RISC-V Assembly Language

As described in the chapter on machine language, the assembler language is an intermediate format between a high level programming language and pure (binary) machine code. While it is close to the target ISA, it contains human-readable annotations and symbols (such as labels and register names). This section provides some basic information on how to write and read assembler programs with the RISC-V base ISA.

External Documentation

Here are some additional sources which go beyond this text or which provide useful tools:

A detailed documentation of each single instruction, including its format and functional specification, can be found here
An online encoder/decoder for RISC-V instruction set can be found here
The GNU assembler syntax including pseudo instructions and macros is described here

Basic Syntax

Assembler programs do not have any high level structure (such as classes, modules, functions, loops, ...). They contain basically a list of instructions, labels, and some additional macros.

Instructions

Each instruction starts with the mnemonic name, followed by the arguments, usually registers or literals (constant values):

add x1, x2, x3

Here, the destination is always in the first position, followed by the source registers and/or literals. The above instruction stores the sum of registers x2 and x3 in register x1.

Register Names

Most instructions use registers as data source and target. In the assembler notation, there are two alternative ways to denote a register, and they can be mixed within a single assembler program. The first one uses the register names x0, x1, ... x31. The second one uses register names referring to the application binary interface (ABI). The ABI is basically a convention between hardware and software on the usage of the registers. For example, x1 is used to store the return address of a subroutine, and is therefore called ra. Register x2 contains the stack pointer (named sp). Other registers are reserved for temporary results (t0, t1, ...) or function results and arguments (a0, a1, ...).
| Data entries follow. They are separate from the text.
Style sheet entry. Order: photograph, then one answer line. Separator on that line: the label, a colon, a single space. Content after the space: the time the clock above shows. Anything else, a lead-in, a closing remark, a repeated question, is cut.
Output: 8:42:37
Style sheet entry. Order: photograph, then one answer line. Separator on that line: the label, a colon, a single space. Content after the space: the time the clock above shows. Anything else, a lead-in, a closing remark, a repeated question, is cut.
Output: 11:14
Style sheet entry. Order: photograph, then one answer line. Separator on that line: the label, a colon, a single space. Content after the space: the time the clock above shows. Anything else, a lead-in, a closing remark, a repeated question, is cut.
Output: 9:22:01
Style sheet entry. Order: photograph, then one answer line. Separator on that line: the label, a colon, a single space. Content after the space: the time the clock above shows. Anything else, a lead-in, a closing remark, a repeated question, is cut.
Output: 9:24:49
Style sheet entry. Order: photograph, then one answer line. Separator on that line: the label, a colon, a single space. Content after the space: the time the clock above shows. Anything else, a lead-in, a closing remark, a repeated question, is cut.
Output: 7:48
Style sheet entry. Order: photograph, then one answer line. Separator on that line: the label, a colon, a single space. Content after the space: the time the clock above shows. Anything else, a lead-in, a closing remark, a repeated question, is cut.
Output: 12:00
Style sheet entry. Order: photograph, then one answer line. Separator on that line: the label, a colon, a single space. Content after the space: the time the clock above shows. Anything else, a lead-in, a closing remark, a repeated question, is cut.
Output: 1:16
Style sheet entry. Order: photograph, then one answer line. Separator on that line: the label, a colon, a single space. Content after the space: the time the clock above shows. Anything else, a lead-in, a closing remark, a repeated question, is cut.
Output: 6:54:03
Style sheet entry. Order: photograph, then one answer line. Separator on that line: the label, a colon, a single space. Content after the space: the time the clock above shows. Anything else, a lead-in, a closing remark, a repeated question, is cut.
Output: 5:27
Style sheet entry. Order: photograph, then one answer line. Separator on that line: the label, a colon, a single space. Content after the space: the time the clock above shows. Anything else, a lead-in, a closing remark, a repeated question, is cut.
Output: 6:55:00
The ABI introduces also the name zero for the constant zero register x0. A complete description of the register names can be found here.

Literals

Constant values can be written in either (signed) decimal or in hexadecimal notation:

addi t1, zero, -127
ori  t2, t1, 0xcafe

Labels

Some instructions take addresses as arguments, in particular memory and branch instructions. Since the exact addresses are only known after the translation and linking, it would be very complicated to use absolute (constant) addresses in a program. Furthermore, inserting an instruction will shift all subsequent addresses. Therefore, labels can be used as a placeholder for an address, and the assembler will take care of the translation for us:

main:
    addi t1, zero, -127
    j main

Besides global labels (as in the example above), we can use integer numbers as local labels. In order to refer to a local label, the number must be suffixed with the letter 'b' for a backward reference (the label precedes the instruction using it), or the letter 'f' for a forward reference (the label succeeds the instruction using it). The same numbers can be used several times in the same program, they will be resolved to the nearest matching label:

1:  j 2f  # jump forward to label 2
    nop
    nop
2:  j 1b  # jump backward to label 1
1:  nop   # another local label

Pseudo Instructions

The RISC-V ISA is very compact, and contains virtually no redundant instructions. This means that there is often a single way to express a given operation, and that sometimes we need to "abuse" instructions in order to obtain a certain functionality. As an example, there is no instruction for bitwise negation. Instead, we will use exclusive or with an all-one constant value. While this works perfectly, it does not well express the programmer's intent and leads to poorly readable code. This is why assembly languages introduce pseudo instructions. These are additional instructions, which will be mapped to one or several machine code instructions. We will give some examples in the following, for the GNU assembly language. For a complete list, please refer to the online documentation of the GNU assembler.

NOP

The nop instruction (no operation) does not do anything, it does not have any effect on the memory or the registers. This can be achieved by many different instructions. However, the RISC-V ISA specifies that nop should be realised by the instruction addi x0, x0, 0, i.e. adding zero to the constant zero register and storing the result in the constant zero register. Since x0 is a read-only register, any write access to it will be ignored.

Load Immediate

A very common operation is initialising a register with a constant value. Depending on the processor architecture (32 or 64 bit) and the constant value (byte, word, double word...) this can be realised by one or several instructions. For example, if the value fits into 12 bits, we can use the addi immediate instruction: addi x5, x0, 127 will load the value 127 into the register x5. If however the value is bigger than 12 bits, we need an additional instruction, lui (load upper immediate), combined with addi for the lower bits. To save the programmer the manual and error prone work of splitting up the constant into upper and lower parts, she can just use the li load immediate pseudo instruction, and the assembler will take care of the proper translation into one or several machine instructions.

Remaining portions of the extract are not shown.